Easy backend options
If you are building an app based on human user requirements, then at some point during the design process you will likely say, “and then save it in the backend”. And depending on your needs, all you want is some endpoint that you can hit without needing to worry about setting up servers or databases. Below are some options that provide varying degrees of “backend” for your next project.
The Open Source Alternative to Firebase. If you need a real-time database, user authentication and object storage built with an open source stack, look no further. I’ve been hearing good things about Supabase for a while now and I see that they have a free tier for their hosted service allowing you to have 10,000 users and 500MB of PostgreSQL storage. Definitely enough to play around with.
Infrastructure, Instantly. Railway feels a bit like Heroku to me, but if you need a Postgres, MySQL, Redis, or Mongo database, along with hosting for your app, then Railway is a contender.
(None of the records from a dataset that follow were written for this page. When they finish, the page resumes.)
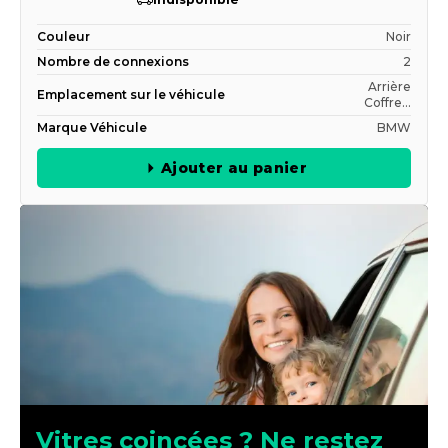
Couleur
Noir
Nombre de connexions
2
Arrière
Emplacement sur le véhicule
Coffre...
Marque Véhicule
BMW
Ajouter au panier
Vitres coincées ? Ne restez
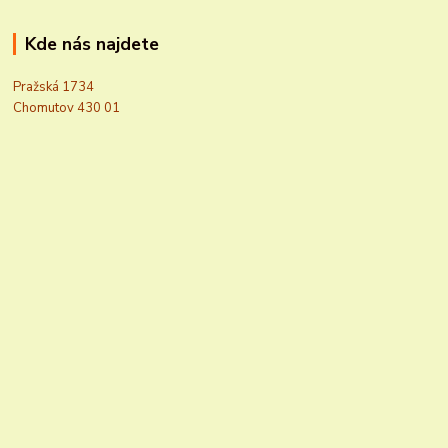
Kde nás najdete
Pražská 1734
Chomutov 430 01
They have a free plan with a cap of $5 on usage. They charge by the minute, so you can certainly experiment with everything using that, or even host some lightweight services. They seem to have specific support for running Discord bots. If you are willing to give a credit card and take the risk of running over, their Developer plan gives you $10 free before being charged.
Backend in the Browser. Write, run, and deploy API endpoints, all from the browser. No infra. No boilerplate. No devops. Just code. While the tagline confused me initially, and the site is a bit sparse on detail about what exactly this is and why you might use it, I think there is a lot of value here. Basically you can write serverless functions directly in your browser. No git repo, no config, just an endpoint ready to go. There is even a simple key value store that you can access.
Static forms made simple. Sometimes you don’t need a whole backend as a service, sometimes you just want to collect form submissions. I’ve listed some competitors in this space before, but Forma is nice in that the free offering allows for unlimited form submissions. Only two forms, but that isn’t bad for free.